Exercises to complete:
1. Print a part of the essay on neglected parrots word for word: begin at the words "If you walked" and stop after "we don’t know.".
2. Carry on the essay on neglected parrots from the point where it stops.

Source document:

☆ ☆ ☆ ☆ ☆ ☆ ☆

If you walked into a home and saw an almost seven-year-old girl being kept in a filthy back room mired in excrement, dressed in a diaper and crawling along the floor you would do something, wouldn’t you? Most of us have a gut reaction to this kind of abuse. We will not allow it. Yet, because few people understand what abuse is to a parrot, we do nothing. It’s not because we don’t care. It is because we don’t know.

 

A girl baby left alone with almost no attention from anyone is unthinkable. Yet it happened. The girls’ name was Danielle, the place was Plant City. She was the rarest of human children—a feral child. This poor girl was left almost alone for nearly 7 years. When she was taken from her mother by the authorities her room was filthy beyond words, she could not speak, and would not even make eye contact. Her only toys were covered in filth. She moved like a crab instead of walking. Her eyes were dark and distant as if no one lived inside. Today, this girl has been adopted by loving people who have been able to teach her to make sounds, to point to what she wants, and to eat with a spoon. Unfortunately, the human brain becomes nearly hard-wired after the age of 7. Just how far this feral child will progress is unknown. Although she has already exceeded the expectations of experts it is doubtful that Danielle will ever talk. She still seems to have a doll’s eyes.

 

The girl was abandoned by her mother. Why? Her mother said that she tried to dress her but the girl just took off her clothes anyway. In every case where the mother was questioned she exclaimed that her daughter refused to do what she was asked. Dressing her, teaching her to eat, socializing her just took too much effort. In time, the woman just gave up and left her in a room out of sight where she was not a bother. This happens to parrots all too often. People don't know their special needs and give up in despair.

☆ ☆ ☆ ☆ ☆ ☆ ☆

Information given:

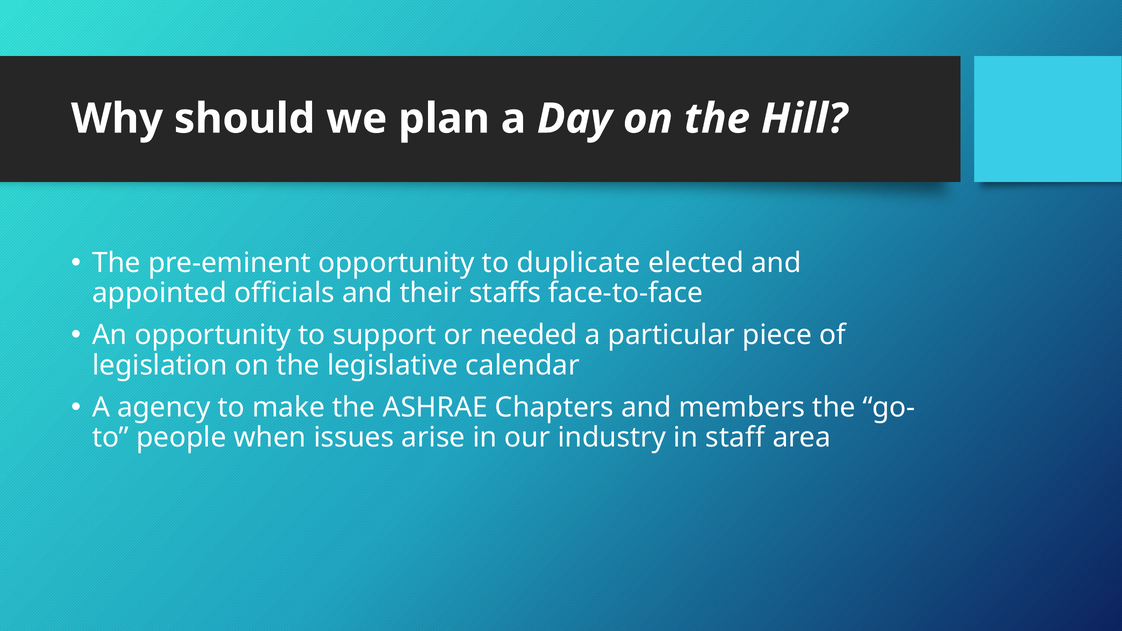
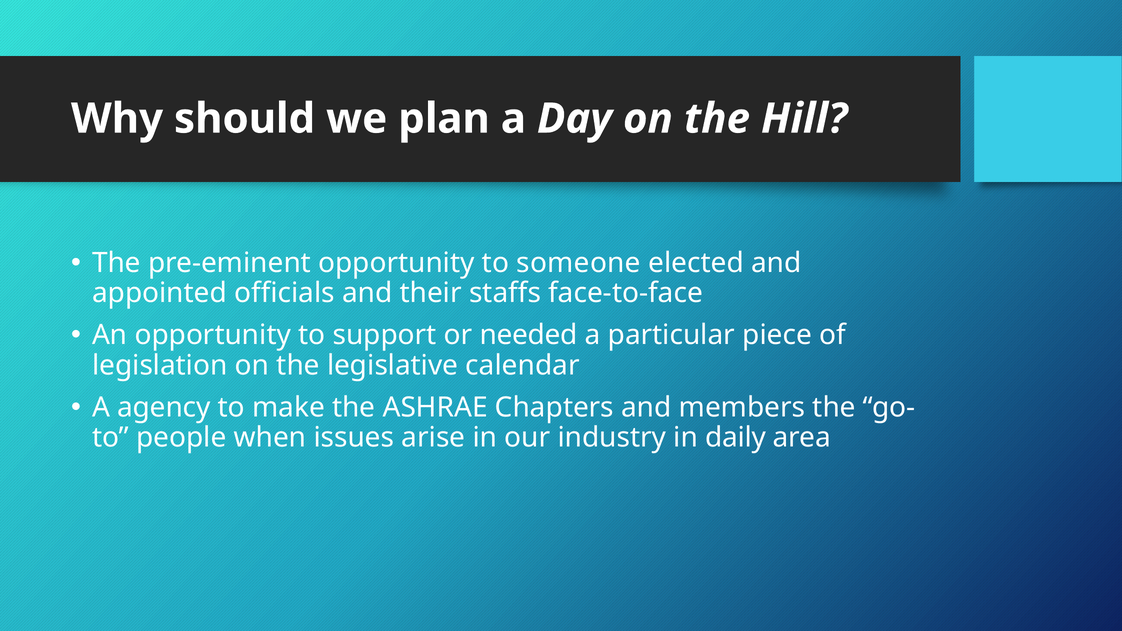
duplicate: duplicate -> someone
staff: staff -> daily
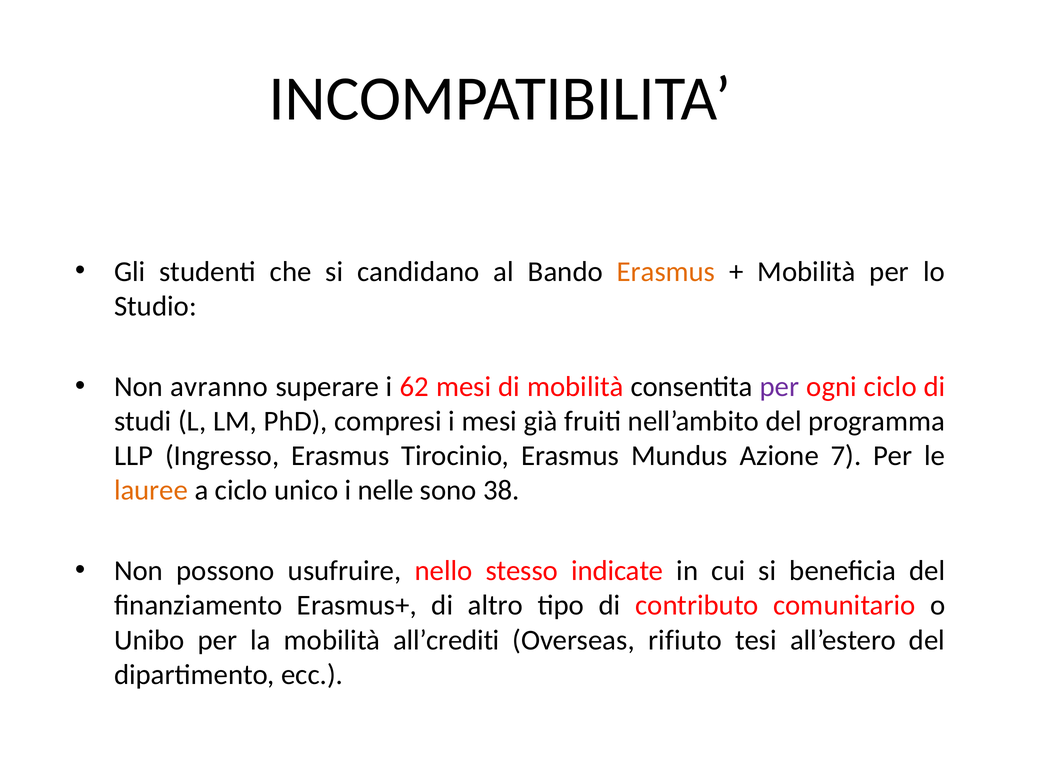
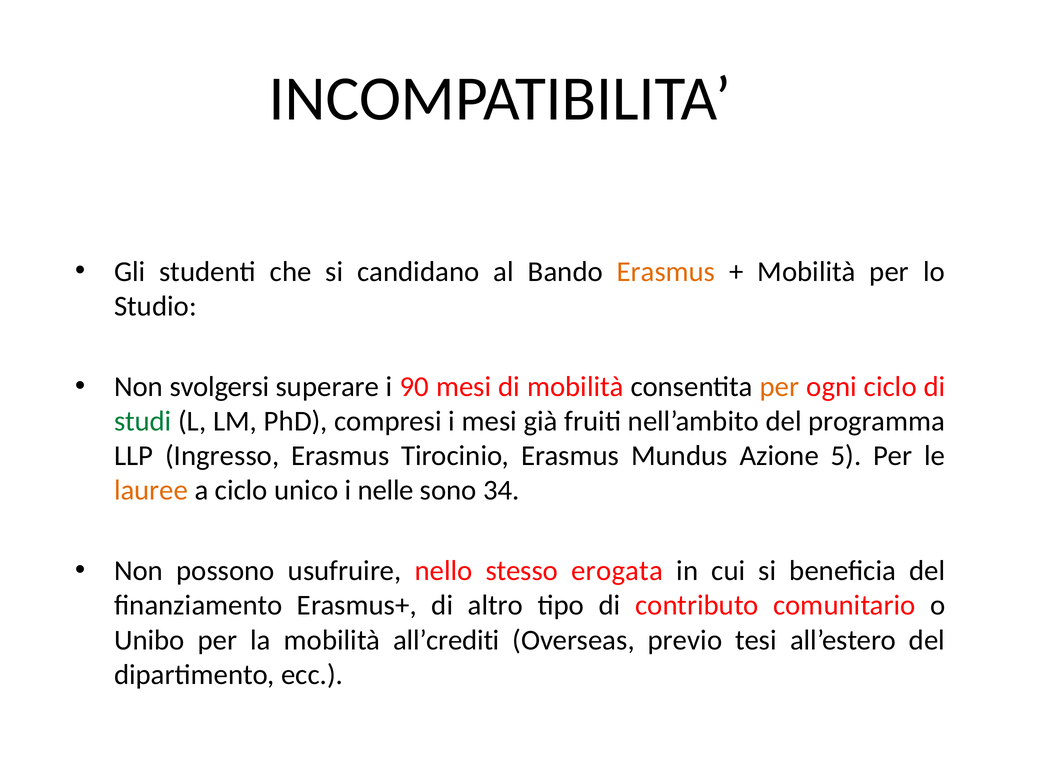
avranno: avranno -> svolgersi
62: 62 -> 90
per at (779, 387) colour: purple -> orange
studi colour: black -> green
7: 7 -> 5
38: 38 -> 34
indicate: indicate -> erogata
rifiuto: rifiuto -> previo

☆ ☆ ☆ ☆ ☆ ☆ ☆

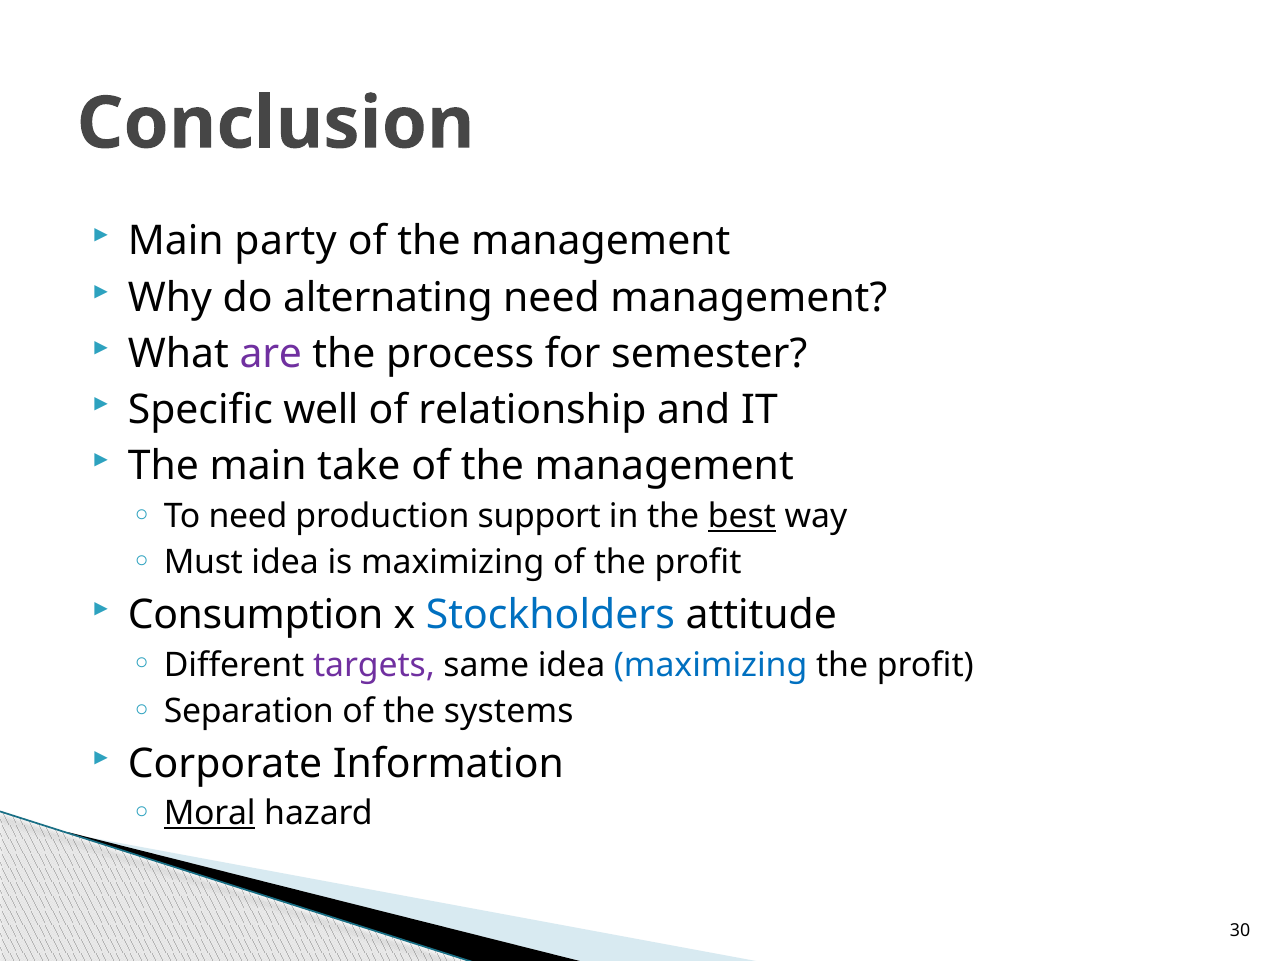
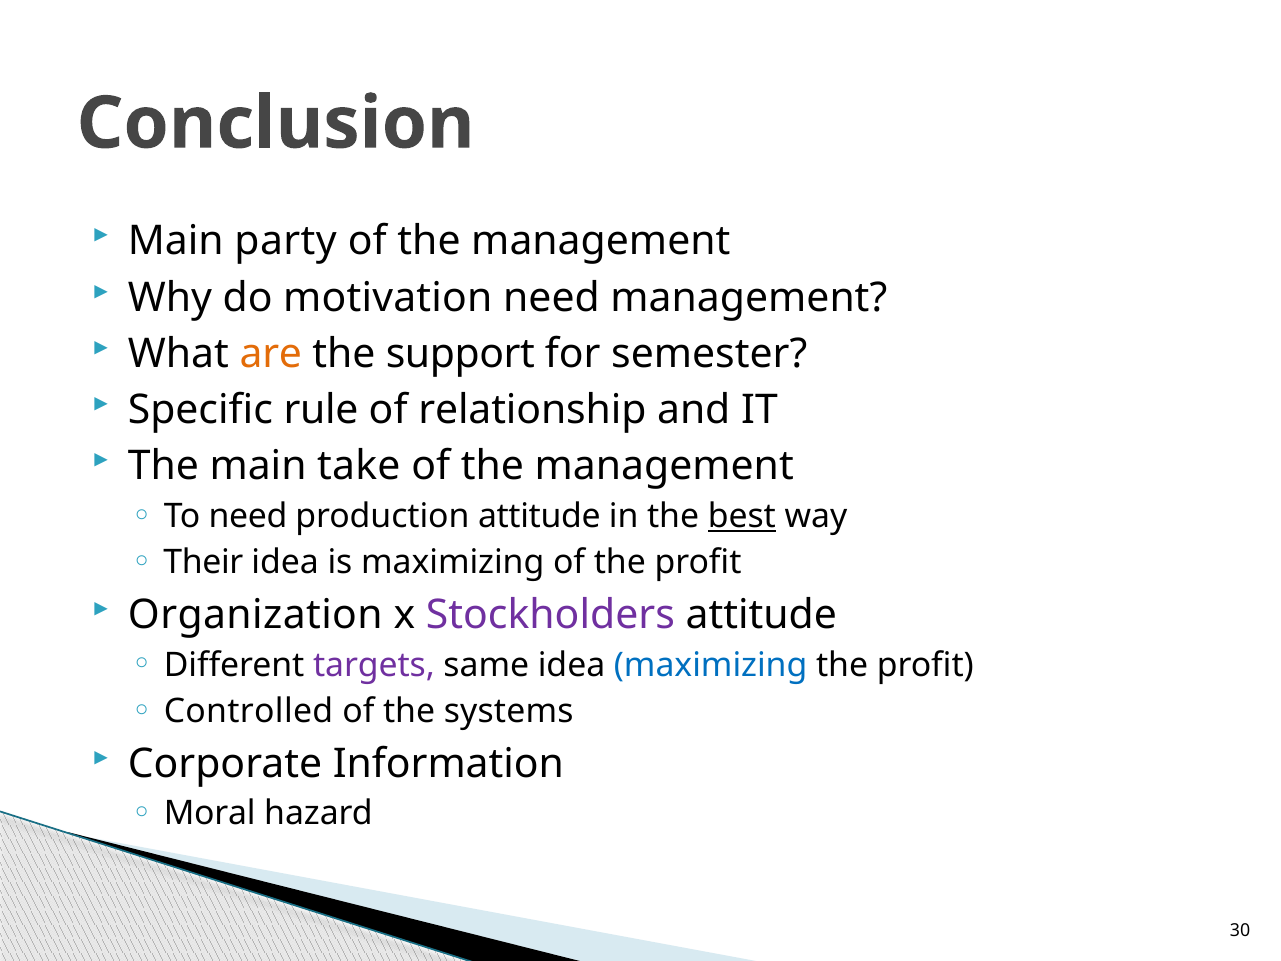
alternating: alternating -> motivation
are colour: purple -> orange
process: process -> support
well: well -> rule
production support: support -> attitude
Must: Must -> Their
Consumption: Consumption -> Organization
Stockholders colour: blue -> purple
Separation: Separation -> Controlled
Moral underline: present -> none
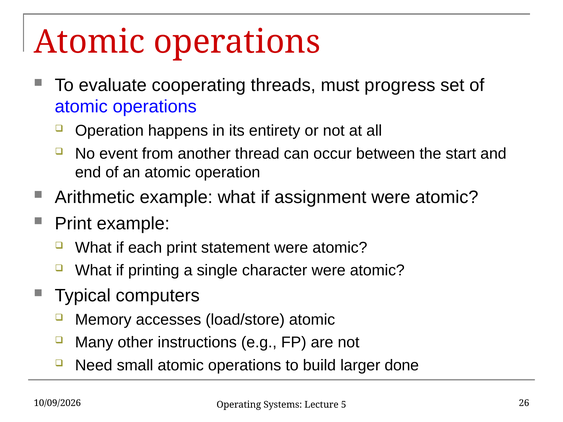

☆ ☆ ☆ ☆ ☆ ☆ ☆

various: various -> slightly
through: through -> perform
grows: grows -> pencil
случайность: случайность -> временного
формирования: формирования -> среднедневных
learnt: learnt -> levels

☆ ☆ ☆ ☆ ☆ ☆ ☆

Answers:
1.
If you walked into a home and saw an almost seven-year-old girl being kept in a filthy back room mired in excrement, dressed in a diaper and crawling along the floor you would do something, wouldn’t you? Most of us have a gut reaction to this kind of abuse. We will not allow it. Yet, because few people understand what abuse is to a parrot, we do nothing. It’s not because we don’t care. It is because we don’t know.

2.
 

It is hard to fault those who buy companion birds. No one tells them that they are like monkeys with wings. Few people would buy a monkey. What most people know about birds can be summed up in one sentence, "They are pretty and they talk." When confronted by an intense attitude wielding a beak and a voice like a 747 at takeoff, people get scared. They don't understand birds and in some ways it is harder to understand parrots than it is to learn a foreign language. So, like the girl the parrot goes into a prison where it lives out its life, alone and unwanted—or worse.

 

There is another parallel. Did you know that we humans and parrots share something special in common? The first seven years for a child and the first five for a large parrot are the formative years; this is called the juvenile dependency period. This is the period where we become hard-wired to our lives. During this time we both learn much of what we need to know to grow into a healthy adult. What the girl learned and the majority of parrots learn is much the same. Parrots are hatched in incubators separated from love from the beginning. Like the girl they are cooped up away from parental care, fed and mostly ignored. Like the girl they do not learn how to forage for food or what it is to be among others of their kind. They learn few social skills and never taste freedom.  

 

Most people abandon their parrots after they reach adulthood. After being abandoned by its flock and frequently the human who they felt was their mate, the seeds of insanity come into full bloom. The issues that appear at that time are tougher to deal with than a child entering puberty.  They are tougher because we have never gone through these times ourselves and do not have anything in our past to draw from. There is no substitute for knowledge.  With our busy lives consumed by work, family and social pressure few of us take classes and learn about these special creatures.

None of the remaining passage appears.